### Excerpt ###

Davis stands in way of Cabrera's Triple Crown bid
Only Chris Davis stands between Miguel Cabrera and baseball history.
As he heads toward the conclusion of another sensational season with the Detroit Tigers, Cabrera has a decent shot at becoming the first major league player to win the Triple Crown in successive seasons.
Entering play Monday, Cabrera comfortably led the AL with a .356 batting average, 28 points higher than runner-up Mike Trout. His 126 RBIs were best in the league, too, eight better than Davis.
In home runs, though, Davis held a 46-42 advantage. And if the Baltimore Orioles slugger can make that lead stand up, then Cabrera's bid for a repeat performance will be denied.
''As far as me being the obstruction for him doing it again, I hope he does do it again,'' Davis said. ''That would be awesome. He's a great hitter. He deserves everything that he gets.
''My goal is not to go out there and keep Miguel Cabrera from winning the Triple Crown. It's to do everything I can to put us in position to win, whether that means I hit 10 more home runs or two more home runs. I've had a productive year so far, but if we don't make the playoffs, it doesn't really mean a lot.''
A productive year? That's putting it mildly. Davis ranks 10th in the AL with a .302 batting average, has already surpassed his previous career high RBI total by 33 and leads everyone in both leagues in home runs.
Most importantly, he's got four more homers than Cabrera, who last year became the first player to win the Triple Crown since Carl Yastrzemski did it in 1967.
Davis understands the significance of the accomplishment.
''Obviously when somebody does something like that, not only is it extremely hard to do, but it doesn't happen very often,'' he said. ''You have to appreciate that.''
Only two players in baseball history have won it twice: Rogers Hornsby in 1922 and 1925, and Ted Williams in 1942 and 1947.
''One is pretty special to have. It's a pretty impressive feat to win it once,'' Orioles catcher Matt Wieters said. ''So, I'm going to root for Chris to keep rolling. Whether Miggy wins the Triple Crown or not, I don't think anybody's going to doubt what kind of a player and hitter he is.''
No one will argue that Cabrera is among the finest right-handed hitters ever to play the game. In most years, 42 homers with a week to play in August would be good enough for the league lead.

###

▸ Task set:
[a] In the article about Chris Davis and Miguel Cabrera's Triple Crown bid, which two players are named as having won the Triple Crown twice?
[b] Write the next part of the article about Chris Davis and Miguel Cabrera's Triple Crown bid, picking up after its final sentence.

### Data extract ###

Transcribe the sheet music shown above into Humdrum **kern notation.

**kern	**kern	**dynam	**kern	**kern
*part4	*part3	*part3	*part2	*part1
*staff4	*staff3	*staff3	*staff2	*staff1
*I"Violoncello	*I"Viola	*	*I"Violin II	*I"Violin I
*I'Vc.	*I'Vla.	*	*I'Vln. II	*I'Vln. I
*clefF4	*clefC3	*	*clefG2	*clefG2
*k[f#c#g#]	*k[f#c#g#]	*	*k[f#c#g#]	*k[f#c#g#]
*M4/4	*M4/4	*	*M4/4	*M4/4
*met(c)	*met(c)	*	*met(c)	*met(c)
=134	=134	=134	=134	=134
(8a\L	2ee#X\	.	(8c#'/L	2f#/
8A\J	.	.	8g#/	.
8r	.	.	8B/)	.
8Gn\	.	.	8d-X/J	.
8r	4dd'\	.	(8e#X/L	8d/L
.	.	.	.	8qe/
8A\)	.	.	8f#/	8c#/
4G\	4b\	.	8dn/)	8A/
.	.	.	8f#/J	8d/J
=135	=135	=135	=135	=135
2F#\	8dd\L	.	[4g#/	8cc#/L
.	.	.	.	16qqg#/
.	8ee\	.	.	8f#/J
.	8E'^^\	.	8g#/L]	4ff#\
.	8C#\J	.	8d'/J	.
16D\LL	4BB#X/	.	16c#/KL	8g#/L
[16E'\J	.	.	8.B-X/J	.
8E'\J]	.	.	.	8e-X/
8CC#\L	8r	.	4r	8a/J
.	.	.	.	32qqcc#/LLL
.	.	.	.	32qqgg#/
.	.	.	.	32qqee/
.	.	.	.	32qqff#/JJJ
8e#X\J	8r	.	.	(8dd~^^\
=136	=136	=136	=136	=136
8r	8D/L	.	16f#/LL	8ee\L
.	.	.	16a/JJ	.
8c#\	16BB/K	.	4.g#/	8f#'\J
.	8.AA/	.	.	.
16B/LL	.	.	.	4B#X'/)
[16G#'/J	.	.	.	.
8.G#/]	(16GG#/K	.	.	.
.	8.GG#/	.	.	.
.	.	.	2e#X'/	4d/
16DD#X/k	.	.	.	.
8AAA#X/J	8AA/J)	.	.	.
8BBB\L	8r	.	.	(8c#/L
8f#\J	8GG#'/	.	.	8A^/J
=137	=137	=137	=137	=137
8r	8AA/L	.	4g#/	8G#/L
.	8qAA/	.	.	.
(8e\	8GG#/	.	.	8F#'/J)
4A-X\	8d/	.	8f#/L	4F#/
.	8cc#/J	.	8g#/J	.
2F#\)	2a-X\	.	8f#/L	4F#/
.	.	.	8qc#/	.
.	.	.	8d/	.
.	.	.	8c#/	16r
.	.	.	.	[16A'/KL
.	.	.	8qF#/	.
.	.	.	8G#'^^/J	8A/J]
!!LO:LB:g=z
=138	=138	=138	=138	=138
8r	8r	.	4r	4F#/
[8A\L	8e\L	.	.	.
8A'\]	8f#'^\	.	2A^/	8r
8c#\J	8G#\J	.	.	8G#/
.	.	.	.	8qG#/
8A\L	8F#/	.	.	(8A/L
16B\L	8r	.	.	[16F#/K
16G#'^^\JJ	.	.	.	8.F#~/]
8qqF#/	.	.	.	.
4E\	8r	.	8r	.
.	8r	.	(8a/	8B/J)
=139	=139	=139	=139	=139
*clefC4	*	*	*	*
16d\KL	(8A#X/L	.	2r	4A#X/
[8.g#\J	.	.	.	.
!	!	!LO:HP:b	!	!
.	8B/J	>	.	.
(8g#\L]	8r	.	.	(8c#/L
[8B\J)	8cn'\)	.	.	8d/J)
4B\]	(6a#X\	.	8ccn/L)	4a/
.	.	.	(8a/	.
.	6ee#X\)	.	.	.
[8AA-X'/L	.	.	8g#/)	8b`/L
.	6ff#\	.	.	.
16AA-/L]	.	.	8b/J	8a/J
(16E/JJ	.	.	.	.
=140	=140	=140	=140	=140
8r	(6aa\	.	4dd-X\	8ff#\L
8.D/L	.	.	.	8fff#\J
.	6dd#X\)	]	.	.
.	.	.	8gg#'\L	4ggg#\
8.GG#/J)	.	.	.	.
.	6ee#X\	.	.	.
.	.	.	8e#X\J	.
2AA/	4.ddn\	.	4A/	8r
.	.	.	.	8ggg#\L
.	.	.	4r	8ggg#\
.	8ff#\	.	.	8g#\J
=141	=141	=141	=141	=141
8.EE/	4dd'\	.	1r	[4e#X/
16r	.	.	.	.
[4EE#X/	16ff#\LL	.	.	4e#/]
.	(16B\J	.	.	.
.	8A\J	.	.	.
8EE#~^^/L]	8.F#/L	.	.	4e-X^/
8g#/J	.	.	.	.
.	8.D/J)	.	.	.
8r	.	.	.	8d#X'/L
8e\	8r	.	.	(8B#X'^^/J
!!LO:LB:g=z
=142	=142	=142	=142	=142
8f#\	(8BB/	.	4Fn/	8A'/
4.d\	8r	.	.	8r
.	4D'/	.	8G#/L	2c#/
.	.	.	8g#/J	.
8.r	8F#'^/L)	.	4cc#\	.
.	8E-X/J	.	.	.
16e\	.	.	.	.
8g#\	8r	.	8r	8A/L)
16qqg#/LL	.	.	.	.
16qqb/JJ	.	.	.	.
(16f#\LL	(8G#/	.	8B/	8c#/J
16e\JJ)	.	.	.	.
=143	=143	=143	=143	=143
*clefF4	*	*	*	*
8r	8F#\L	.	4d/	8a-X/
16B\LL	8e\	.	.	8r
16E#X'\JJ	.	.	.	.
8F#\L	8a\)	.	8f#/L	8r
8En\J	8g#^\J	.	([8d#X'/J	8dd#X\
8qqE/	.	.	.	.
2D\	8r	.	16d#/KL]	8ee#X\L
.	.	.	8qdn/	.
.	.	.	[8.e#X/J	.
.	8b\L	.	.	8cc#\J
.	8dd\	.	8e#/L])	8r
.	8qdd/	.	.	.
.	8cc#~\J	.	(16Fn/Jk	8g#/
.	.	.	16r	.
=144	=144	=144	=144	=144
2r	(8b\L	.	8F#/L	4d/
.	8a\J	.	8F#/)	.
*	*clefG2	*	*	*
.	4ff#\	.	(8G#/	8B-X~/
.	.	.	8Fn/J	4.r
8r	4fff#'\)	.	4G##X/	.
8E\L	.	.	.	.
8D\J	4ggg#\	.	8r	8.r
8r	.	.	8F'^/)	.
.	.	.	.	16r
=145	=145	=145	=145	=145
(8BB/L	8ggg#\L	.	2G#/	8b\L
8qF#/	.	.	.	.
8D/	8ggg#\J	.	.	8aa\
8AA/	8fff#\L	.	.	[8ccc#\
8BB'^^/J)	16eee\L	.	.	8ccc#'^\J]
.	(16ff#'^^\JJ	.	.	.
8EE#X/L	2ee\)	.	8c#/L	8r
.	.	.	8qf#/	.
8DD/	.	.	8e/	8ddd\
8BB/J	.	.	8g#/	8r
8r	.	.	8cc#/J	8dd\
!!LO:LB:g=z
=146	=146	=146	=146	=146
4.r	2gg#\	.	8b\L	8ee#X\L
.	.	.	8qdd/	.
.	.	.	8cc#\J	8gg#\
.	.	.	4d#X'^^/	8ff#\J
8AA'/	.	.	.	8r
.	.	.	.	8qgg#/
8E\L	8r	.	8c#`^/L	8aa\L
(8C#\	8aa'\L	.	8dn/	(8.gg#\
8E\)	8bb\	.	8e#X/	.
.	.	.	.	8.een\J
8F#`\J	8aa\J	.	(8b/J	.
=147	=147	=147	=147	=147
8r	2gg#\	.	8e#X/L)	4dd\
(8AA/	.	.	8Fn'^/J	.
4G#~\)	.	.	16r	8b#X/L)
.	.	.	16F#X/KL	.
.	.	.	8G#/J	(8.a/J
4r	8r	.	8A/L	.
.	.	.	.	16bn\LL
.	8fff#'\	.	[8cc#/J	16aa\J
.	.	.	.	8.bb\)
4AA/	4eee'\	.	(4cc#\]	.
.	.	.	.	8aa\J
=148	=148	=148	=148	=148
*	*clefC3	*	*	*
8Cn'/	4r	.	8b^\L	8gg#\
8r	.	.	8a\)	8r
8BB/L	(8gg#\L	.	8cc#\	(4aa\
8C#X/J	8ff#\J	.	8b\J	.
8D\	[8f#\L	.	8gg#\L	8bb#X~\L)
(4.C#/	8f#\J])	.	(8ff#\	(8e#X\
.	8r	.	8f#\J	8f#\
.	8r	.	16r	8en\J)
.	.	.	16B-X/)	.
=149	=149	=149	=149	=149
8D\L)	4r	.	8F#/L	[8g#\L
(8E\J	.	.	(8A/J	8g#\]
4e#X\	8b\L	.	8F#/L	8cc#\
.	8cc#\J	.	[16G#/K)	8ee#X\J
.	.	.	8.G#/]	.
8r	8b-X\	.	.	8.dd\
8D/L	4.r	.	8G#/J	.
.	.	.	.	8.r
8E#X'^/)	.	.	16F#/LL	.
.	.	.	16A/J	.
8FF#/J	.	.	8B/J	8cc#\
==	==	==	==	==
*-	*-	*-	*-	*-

###

▸ Answers provided:
[a] Rogers Hornsby and Ted Williams.

[b]
Not this year. Cabrera has been in catch-up mode for months behind the man nicknamed ''Crush.''
''We don't worry about him,'' Cabrera insisted. ''We focus on what we can do here in Detroit.''
Cabrera and Davis haven't been in touch since the All-Star game, when Detroit's third baseman had some meaningful words of advice for Davis, who was in the midst of a career year.
''One of the things he told me was, `Don't let the talking heads get to you,''' Davis said. ''Down the stretch everybody is going to compare us and say that this guy is doing this or this guy is doing that. But the biggest thing is to go out there and continue to play. He said, `You're having a great year. You have something to be proud of. It's not whether you finish with better numbers than I do, because you've still had a great year.' I really appreciated that.''
Davis won't measure his success in 2013 by the numbers of home runs he hits. He's more focused on the numbers in the victory column for Baltimore.
''Chris is a huge team guy,'' Wieters said. ''He's about winning more than anything. We're all rooting for him because of that, because he cares more about us winning than any kind of home run title. Everybody in this clubhouse is rooting for him to keep going because, one, it's going to help us win and two, because he deserves it.''
Said Davis: ''There's going to be a different home run king every year. Somebody is going to come along and break somebody else's record. For me, the individual awards are nice, but at the end of the day, I play for the ultimate team award. To say that you were part of a winning team, or even a championship team, is something that nobody can ever take away from you. That's how I feel about it.''
AP Sports Writer Larry Lage in Detroit contributed to this report.